Mesmo que as duas tivessem vários amigos em comum, elas nunca tinham se esbarrado por aí. Mas a Ignez já tinha visto a Yasmin pelas redes sociais. E então, lá em setembro de 2019, rolou uma festa chamada “Tertúlia” em Fortaleza e a Yasmin apareceu por lá. Quando ela chegou e a Ignez viu, ficou até um pouco nervosa. Elas deram um oi, mas a Ignez percebeu a Yasmin saindo com outra menina da festa e desistiu. 

 

Uns dias depois, resolveu segui-la no Instagram e a Yasmin seguiu de volta. Meses se passaram, ela até tentou interagir pelas redes, mas não rolou. Quando o ano virou e chegou 2020, era fevereiro e elas estavam na festa de uma amiga em comum, então a Ignez viu a Yasmin chegando e até comentou com uma amiga: “Nossa, sabe aquela menina lá da festa Tertúlia? Ela tá aqui!”.

 

Nessa festa, elas conversaram a noite toda, ficaram na borda da piscina tomando drink, dançaram forró juntinhas e se divertiram muito. E aí a Yasmin chegou nessa amiga em comum e disse que achava que ia rolar algo com a Ignez… até a amiga soltar a fatídica frase: “Não, amiga!!! Ela namora! Ela só é assim mesmo. Ela é simpática!”.

 

O mundo da Yasmin caiu naquele momento. Ela ficou sem entender nada. Como assim?? Namora?? Um amigo dela já sabia da história do “relacionamento” da Ignez - que não era um namoro super longo e oficial, era um rolo que ela tinha com uma menina - e disse para a Yasmin “Vocês vão ficar hoje.”, mas ela estava decidida que não, por conta do namoro e tentou evitar isso a noite toda. O amigo ainda completou: “Ela “namora”, mas já-já esse relacionamento aí acaba”.

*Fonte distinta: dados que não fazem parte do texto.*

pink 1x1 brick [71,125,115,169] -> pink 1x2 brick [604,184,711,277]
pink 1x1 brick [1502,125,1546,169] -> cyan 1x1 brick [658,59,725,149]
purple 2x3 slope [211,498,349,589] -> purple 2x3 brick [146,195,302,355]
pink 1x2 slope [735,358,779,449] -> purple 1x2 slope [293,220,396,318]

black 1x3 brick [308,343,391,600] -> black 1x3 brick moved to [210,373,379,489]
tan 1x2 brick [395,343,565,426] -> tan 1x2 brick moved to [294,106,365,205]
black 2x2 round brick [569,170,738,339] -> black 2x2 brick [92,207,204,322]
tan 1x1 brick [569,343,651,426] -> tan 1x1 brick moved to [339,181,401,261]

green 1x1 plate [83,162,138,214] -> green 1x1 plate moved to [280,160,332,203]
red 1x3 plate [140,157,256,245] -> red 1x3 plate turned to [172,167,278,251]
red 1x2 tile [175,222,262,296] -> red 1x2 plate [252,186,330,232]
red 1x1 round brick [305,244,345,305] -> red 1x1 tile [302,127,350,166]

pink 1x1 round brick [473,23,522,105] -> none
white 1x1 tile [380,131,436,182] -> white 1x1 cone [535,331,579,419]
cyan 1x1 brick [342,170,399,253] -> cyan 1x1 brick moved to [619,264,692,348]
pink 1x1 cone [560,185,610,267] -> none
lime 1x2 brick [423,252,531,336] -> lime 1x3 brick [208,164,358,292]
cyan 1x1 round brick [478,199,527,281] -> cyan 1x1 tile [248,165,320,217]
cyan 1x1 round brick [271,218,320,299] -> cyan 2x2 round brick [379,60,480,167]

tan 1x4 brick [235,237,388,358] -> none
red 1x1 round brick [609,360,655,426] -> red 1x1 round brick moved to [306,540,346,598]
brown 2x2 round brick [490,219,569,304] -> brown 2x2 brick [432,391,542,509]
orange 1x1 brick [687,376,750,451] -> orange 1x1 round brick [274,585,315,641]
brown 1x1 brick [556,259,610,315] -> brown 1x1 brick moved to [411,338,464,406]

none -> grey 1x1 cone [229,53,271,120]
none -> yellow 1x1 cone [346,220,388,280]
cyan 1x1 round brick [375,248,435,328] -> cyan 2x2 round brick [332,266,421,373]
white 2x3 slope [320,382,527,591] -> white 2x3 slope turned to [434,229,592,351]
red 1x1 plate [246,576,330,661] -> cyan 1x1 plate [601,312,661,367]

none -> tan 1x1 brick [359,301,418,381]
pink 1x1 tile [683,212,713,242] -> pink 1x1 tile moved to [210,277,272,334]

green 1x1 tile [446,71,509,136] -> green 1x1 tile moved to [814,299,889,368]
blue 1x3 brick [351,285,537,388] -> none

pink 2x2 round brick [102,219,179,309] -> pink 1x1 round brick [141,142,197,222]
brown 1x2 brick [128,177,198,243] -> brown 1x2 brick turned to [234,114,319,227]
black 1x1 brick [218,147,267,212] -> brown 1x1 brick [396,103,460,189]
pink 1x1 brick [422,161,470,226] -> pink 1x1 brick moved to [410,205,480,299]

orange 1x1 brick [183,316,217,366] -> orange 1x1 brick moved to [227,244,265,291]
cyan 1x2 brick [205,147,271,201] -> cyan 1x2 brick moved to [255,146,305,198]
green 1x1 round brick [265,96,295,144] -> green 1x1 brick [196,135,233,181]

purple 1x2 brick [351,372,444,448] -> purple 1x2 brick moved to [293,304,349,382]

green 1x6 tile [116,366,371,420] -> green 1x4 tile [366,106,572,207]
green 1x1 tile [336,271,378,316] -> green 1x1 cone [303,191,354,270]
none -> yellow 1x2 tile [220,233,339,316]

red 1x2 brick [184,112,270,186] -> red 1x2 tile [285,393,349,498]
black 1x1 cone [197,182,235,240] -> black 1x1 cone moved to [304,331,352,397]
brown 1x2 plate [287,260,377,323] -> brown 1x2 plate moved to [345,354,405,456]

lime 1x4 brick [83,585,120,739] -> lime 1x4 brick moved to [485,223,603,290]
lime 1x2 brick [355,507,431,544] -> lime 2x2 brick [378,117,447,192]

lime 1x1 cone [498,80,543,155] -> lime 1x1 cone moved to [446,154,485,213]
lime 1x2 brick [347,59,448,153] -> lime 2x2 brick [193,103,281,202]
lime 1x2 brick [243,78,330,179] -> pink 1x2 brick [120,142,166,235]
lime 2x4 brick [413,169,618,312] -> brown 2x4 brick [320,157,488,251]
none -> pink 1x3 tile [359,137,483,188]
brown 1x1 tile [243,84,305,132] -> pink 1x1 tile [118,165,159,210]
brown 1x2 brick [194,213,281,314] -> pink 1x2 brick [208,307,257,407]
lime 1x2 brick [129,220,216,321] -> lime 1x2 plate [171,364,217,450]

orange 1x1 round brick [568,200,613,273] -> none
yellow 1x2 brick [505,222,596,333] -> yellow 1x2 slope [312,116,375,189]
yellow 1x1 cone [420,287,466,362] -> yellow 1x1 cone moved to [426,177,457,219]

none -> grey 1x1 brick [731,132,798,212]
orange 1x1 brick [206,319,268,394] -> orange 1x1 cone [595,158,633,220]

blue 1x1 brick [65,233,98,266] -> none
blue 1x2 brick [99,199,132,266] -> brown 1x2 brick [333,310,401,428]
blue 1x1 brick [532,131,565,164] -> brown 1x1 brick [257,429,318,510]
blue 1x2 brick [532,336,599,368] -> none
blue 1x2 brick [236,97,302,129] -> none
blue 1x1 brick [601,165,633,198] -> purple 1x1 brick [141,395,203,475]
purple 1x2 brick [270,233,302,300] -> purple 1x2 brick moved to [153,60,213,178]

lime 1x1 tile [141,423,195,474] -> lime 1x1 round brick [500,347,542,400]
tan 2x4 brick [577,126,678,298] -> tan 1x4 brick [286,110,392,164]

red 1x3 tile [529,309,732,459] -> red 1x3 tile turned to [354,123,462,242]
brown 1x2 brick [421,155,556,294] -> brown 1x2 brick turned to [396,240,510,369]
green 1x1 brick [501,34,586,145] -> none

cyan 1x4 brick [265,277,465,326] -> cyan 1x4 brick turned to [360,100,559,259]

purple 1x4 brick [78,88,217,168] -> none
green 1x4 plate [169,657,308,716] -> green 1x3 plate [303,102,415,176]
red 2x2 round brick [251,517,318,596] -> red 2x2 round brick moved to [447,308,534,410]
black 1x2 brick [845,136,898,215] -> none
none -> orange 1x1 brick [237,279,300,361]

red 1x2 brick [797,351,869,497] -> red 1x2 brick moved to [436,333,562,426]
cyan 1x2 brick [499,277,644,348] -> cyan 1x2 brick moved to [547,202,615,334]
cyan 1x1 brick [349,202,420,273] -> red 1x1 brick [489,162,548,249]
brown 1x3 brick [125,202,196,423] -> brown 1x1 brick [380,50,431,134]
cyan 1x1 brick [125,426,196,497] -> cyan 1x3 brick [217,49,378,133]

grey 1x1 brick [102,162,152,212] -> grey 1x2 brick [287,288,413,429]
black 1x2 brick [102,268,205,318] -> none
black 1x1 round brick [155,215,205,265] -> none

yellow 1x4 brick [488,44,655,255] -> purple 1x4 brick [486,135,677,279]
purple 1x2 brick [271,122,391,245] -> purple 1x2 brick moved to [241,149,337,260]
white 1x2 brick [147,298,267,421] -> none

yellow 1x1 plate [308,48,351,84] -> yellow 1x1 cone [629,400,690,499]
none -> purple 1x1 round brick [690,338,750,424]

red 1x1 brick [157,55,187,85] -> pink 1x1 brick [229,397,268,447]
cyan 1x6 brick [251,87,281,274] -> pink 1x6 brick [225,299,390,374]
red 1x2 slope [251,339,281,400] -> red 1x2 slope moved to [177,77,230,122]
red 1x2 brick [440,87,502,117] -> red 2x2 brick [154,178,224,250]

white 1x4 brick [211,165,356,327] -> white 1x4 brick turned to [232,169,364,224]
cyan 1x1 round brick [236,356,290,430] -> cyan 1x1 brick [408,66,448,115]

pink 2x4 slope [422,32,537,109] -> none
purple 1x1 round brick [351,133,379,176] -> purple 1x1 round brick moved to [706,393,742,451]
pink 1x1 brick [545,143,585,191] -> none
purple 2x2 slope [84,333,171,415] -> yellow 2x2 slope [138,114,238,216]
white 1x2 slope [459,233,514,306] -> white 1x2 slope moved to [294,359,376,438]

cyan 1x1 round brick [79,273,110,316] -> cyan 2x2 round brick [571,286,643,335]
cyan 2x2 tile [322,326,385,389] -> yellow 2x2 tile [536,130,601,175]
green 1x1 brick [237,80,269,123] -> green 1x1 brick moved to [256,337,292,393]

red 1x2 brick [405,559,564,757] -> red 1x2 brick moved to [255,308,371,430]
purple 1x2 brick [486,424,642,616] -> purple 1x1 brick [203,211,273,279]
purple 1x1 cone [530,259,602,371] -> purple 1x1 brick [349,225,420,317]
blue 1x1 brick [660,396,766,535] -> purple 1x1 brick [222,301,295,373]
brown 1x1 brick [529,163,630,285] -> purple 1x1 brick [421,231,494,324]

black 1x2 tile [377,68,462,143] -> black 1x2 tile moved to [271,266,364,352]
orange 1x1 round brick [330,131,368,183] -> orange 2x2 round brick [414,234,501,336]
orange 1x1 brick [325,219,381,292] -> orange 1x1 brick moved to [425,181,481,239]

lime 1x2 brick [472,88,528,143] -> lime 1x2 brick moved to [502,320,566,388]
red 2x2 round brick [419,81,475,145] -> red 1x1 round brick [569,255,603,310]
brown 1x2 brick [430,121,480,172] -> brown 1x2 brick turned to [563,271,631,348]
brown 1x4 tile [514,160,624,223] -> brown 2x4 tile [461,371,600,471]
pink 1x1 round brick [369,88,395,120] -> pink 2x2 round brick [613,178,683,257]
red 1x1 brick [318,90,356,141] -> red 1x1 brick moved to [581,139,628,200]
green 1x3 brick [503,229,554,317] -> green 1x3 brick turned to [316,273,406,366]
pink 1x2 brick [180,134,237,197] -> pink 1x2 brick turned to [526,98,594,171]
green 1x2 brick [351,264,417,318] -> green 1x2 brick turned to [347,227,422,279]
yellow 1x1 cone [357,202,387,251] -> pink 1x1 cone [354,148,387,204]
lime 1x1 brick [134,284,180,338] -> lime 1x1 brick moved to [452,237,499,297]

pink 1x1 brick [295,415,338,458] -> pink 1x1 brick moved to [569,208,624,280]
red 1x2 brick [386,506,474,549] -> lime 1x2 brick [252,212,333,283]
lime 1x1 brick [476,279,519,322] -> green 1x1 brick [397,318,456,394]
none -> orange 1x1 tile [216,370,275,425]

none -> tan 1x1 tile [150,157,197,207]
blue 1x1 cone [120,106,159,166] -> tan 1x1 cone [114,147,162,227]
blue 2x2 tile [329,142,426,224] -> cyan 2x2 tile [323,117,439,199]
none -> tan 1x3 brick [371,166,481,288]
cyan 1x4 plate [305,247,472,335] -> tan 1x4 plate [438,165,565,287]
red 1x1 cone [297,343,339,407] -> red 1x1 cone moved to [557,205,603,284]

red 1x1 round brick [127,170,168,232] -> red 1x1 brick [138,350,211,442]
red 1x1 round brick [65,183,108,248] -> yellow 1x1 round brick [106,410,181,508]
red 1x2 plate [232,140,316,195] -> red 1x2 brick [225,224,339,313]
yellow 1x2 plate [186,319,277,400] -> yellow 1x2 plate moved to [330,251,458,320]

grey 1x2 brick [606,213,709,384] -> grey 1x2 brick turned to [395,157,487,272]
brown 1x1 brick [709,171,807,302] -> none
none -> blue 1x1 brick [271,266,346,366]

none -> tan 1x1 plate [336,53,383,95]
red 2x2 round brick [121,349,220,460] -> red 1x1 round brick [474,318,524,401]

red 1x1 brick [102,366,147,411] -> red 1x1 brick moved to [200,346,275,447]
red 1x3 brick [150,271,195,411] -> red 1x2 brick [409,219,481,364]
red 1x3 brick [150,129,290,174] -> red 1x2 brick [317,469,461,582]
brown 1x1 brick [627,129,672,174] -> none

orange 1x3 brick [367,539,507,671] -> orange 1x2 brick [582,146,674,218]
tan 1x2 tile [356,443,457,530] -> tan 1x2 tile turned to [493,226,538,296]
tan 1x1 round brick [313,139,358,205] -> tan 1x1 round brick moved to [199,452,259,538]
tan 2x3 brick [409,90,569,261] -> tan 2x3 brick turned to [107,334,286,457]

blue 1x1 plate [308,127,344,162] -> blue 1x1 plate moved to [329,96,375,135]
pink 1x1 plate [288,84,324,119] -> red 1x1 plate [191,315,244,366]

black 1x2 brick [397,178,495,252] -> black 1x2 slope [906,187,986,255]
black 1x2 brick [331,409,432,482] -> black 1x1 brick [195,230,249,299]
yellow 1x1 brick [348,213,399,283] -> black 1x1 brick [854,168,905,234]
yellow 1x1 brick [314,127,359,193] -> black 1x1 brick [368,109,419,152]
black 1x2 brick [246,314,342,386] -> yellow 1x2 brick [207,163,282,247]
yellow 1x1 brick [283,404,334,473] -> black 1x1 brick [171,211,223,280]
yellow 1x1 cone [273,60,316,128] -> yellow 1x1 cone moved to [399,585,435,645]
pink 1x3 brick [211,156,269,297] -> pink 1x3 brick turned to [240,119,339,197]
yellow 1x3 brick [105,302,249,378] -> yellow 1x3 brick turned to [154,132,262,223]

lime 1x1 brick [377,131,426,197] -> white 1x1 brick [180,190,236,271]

Ele acabou estando certo. Na hora de ir embora elas conseguiram uma carona para irem juntas e ficaram bastante próximas, foram até um local onde pediram o uber para a casa e lá aconteceu um beijo. Elas conversaram no dia seguinte sobre o que tinha acontecido, entenderam que tinha sido errado e que não era certo continuar e uns dias depois a Ignez realmente terminou o relacionamento. 

 

No carnaval, em seguida, elas se encontraram, mas pouco se falaram. Trocaram algumas mensagens pelo Whatsapp um tempo depois e a Yasmin soltou uns flertes, só para cutucar, mas depois falava “Ei, você não pode flertar de volta, porque você namora!”. Pois foi aí que a Ignez contou que não namorava mais e que poderia, sim, corresponder ao flerte. Foi nessa semana que elas decidiram sair juntas, que tiveram o primeiro encontro oficial e que em seguida a pandemia começou. 

 

No dia das namoradas, em junho, a Yasmin pediu a Ignez em namoro (mas foi praticamente uma corrida! Porque a Ignez também estava preparada para fazer o pedido). ♥

 

Para elas, o amor é uma construção. Seja ele entre um casal, entre a família ou amigos. É sempre construir e lutar para que seja bom, leve (que precisa ser leve) e que amar é você olhar para alguém e sentir que o que foi construído é genuíno, que veio de dentro da alma. Amar é, também, uma conexão de muita intensidade, principalmente entre duas mulheres - são corpos que desenvolvem uma força inexplicável, é revolução, uma luta constante contra quem quer que seja, contra tantas violências, e a favor do amor, com resistência.

 

Quando pergunto como elas se sentem morando em Fortaleza e como enxergam a cidade, Yasmin comenta que gosta muito de lá e que sente muita falta de sair e curtir a cidade em si, mas que se tivesse o poder de mudar algo socialmente e culturalmente falando, seria que as pessoas respeitassem mais a história da cidade e trocassem mais o respeito entre si como um todo. Ela entende que se nos fosse ensinado a conhecer e respeitar a história da cidade e a história das pessoas que estiveram lá antes de nós estarmos, viríamos tudo com outro olhar e cuidaríamos mais dos espaços. A Ignez concorda com a educação sobre o nosso povo e completa que, nos dias de hoje, ela sente muita falta da segurança. Sente que o policiamento está sempre presente nos bairros nobres, mas que nas periferias e nos locais menos frequentados pela elite (como espaços centrais ou mais boêmios da juventude), é muito comum não se sentir segura. Gostaria que esses espaços e que a segurança em si fosse repensada - para que chegasse em todos.